Ella dio medio paso atrás bajándose el vestido. Se inclinó sobre sus propias rodillas hasta apoyarlas en el parquet del suelo y comenzó a desabrocharle los botones color hueso pálido de los pantalones.

Cuando el miembro entró en su boca como algo vivo, alzó la mirada  y pudo contemplar como a él se le nublaban los ojos al mirarla. El aroma de la mujer había cambiado, un olor acre ascendía proyectándose por toda la habitación  y él atrapaba ese nuevo perfume, tembloroso como si su propia huida del mundo fuese inminente.

Gottlieb  tenía la cara roja y estaba sudando.
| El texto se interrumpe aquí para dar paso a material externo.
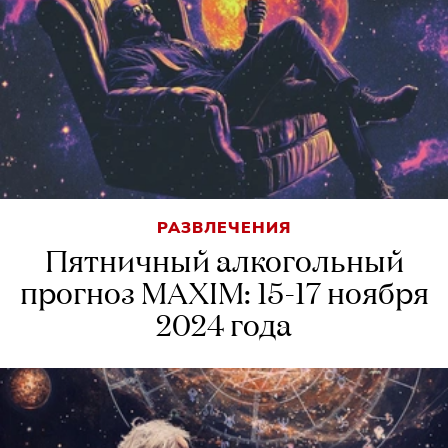
РАЗВЛЕЧЕНИЯ
Пятничный алкогольный
прогноз MAXIM: 15-17 ноября
2024 года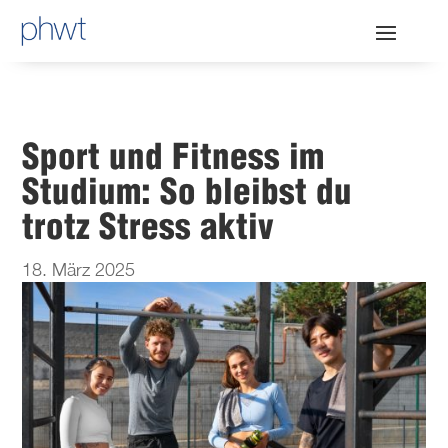
Sport und Fitness im
Studium: So bleibst du
trotz Stress aktiv
18. März 2025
En su camisa de seda blanca  empezaban  a dibujarse  semicírculos oscuros  a la altura de las axilas.

Ingrid comenzó entonces a interpretar como solista, una partitura nueva para ella de forma atropellada y desafinando. No lograba hallar el labio de aquella flauta para poder soplar hacia el bisel. Tampoco encontraba los resortes encargados de tapar los orificios. Incluso el barrilete estaba desajustado con una unión excesivamente marcada por aquel extraño surco. Y las llaves de aquel instrumento no permitían cambiar las notas. El sonido era de un único tono monocorde  a medias entre el jadeo y el lamento.

No pudo evitar que los viscosos arpegios que comenzaron a formarse en sucesión rápida del grave al agudo, le estallasen de lleno en las mejillas dejando en el tirante derecho del vestido de seda negra la impronta  caliente  de un acorde desplegado.
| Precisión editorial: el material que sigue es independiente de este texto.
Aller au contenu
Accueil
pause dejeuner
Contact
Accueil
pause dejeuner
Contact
Mientras Gottlieb recomponía la deshecha anatomía de sus pantalones, le llegó envuelta en la música del agua que salía de los grifos del aseo la voz de la mujer diciéndole:

“Maestro, creo que para mi debut como titular de su Orquesta,  sería muy oportuno que programase usted ´La Flauta Mágica´ de Mozart”.

Y sin decir nada más, abrió la puerta del camerino para dirigirse a la calle. En ese momento el hombre se dio cuenta que en el tirante derecho del traje de la mujer, había una rugosa y húmeda mancha que resaltaba sobre el resto del vestido.

Cuando Ingrid salió a los arboles de la amplia avenida, pudo observar como el sol había dejado dos columnas de luz idénticas que se erguían contra el cielo.